A continued focus on primary care
Beyond research, the OHF gift will include $25 million to double the OHF Primary Care Scholarship Endowment. Together with funding from other partners and donors, the increase will allow the Heritage College to fund scholarships for 100 more students. These scholarships will focus on prospective students with high financial need and those pursuing primary care like fourth year medical student Julia Horter, who said receiving a Foundation scholarship made it easier for her to pursue her dream of practicing family medicine.
“I think it makes the financial burden overall for medical school less burdensome, which not only impacts the way you’re able to focus on your studies but also feel more excited about your future and not afraid to go into a field that you know pays less than other fields,” said Horter.

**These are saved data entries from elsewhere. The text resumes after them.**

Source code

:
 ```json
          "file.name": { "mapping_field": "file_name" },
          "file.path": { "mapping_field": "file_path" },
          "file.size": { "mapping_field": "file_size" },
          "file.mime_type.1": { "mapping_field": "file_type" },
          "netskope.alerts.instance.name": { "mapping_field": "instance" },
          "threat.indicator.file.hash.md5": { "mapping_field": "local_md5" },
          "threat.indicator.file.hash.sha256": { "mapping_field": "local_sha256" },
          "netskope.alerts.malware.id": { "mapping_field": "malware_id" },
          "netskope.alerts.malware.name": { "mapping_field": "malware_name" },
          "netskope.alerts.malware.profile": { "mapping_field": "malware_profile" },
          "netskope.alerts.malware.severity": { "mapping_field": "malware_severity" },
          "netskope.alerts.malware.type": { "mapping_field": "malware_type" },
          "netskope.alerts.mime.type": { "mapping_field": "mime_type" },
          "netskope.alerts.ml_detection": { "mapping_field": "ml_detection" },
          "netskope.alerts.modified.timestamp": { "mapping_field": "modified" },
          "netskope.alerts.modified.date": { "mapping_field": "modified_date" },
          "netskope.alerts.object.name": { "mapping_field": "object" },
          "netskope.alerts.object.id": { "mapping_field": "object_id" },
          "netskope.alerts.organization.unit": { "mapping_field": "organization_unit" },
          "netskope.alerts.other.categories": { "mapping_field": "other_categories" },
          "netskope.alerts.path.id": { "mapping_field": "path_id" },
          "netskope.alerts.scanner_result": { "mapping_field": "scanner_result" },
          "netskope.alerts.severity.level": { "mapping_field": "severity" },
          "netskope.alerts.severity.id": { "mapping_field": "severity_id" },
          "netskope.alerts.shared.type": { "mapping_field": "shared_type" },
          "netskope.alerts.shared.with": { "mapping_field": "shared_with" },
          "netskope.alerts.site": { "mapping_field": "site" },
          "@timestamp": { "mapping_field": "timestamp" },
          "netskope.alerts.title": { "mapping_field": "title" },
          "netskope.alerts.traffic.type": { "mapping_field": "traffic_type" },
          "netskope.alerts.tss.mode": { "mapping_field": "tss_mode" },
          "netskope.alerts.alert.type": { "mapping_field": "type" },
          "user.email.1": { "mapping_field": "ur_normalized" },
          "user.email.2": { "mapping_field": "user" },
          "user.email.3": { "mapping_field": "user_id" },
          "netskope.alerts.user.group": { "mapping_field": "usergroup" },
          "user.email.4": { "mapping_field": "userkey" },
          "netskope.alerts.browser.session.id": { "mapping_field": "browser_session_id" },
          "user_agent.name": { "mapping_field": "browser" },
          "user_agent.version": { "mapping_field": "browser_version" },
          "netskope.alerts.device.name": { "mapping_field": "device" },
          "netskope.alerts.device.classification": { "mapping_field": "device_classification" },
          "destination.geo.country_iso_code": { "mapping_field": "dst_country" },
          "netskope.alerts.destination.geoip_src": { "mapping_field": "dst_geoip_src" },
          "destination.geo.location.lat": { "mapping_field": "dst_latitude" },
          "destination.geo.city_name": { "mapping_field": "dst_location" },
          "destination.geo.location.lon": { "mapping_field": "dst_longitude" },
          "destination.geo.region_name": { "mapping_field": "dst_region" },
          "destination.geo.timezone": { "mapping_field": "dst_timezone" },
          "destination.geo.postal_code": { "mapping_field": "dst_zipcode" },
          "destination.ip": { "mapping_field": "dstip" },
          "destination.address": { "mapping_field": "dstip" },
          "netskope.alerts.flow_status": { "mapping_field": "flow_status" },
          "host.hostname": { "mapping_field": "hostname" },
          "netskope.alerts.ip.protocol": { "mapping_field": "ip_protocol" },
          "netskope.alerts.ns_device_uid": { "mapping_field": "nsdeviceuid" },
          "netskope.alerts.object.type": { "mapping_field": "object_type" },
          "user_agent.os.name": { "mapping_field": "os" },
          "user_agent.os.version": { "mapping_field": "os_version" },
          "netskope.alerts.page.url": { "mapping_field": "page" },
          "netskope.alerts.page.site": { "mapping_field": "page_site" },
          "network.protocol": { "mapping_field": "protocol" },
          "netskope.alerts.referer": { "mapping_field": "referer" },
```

Third-year student Ila Lahooti said the cost of medical school is always at the back of her mind, but the Foundation scholarship she received has allowed her to focus more on her studies and worry less about day-to-day expenses.
“I vividly remember the day that I got it,” said Lahooti. “I remember just feeling an overwhelming sense of joy, there was some relief as well to know that some of the financial burden of medical education was off of my shoulders and also a little bit of pride to see that someone else saw me as worthy and invested in my future.”
The Heritage College ranks No. 32 in the nation among medical schools for the most graduates practicing in primary care and No. 29 in the nation for the most graduates practicing in rural areas. More than 90 percent of the Heritage College’s students are from Ohio and many of them return to serve in Ohio communities.
“We have a significant shortage of primary care physicians nationally and certainly in Ohio, and the shortage is exacerbated in rural communities,” Johnson said. “The Heritage College focuses on recruiting students with a passion for primary care who are called to help meet this demand and serve in communities where they can and will make a real difference in everyday lives. Osteopathic physicians have always been focused on improving community health, and our partnership with the Osteopathic Heritage Foundation represents decades of work focused on creating a healthier Ohio.”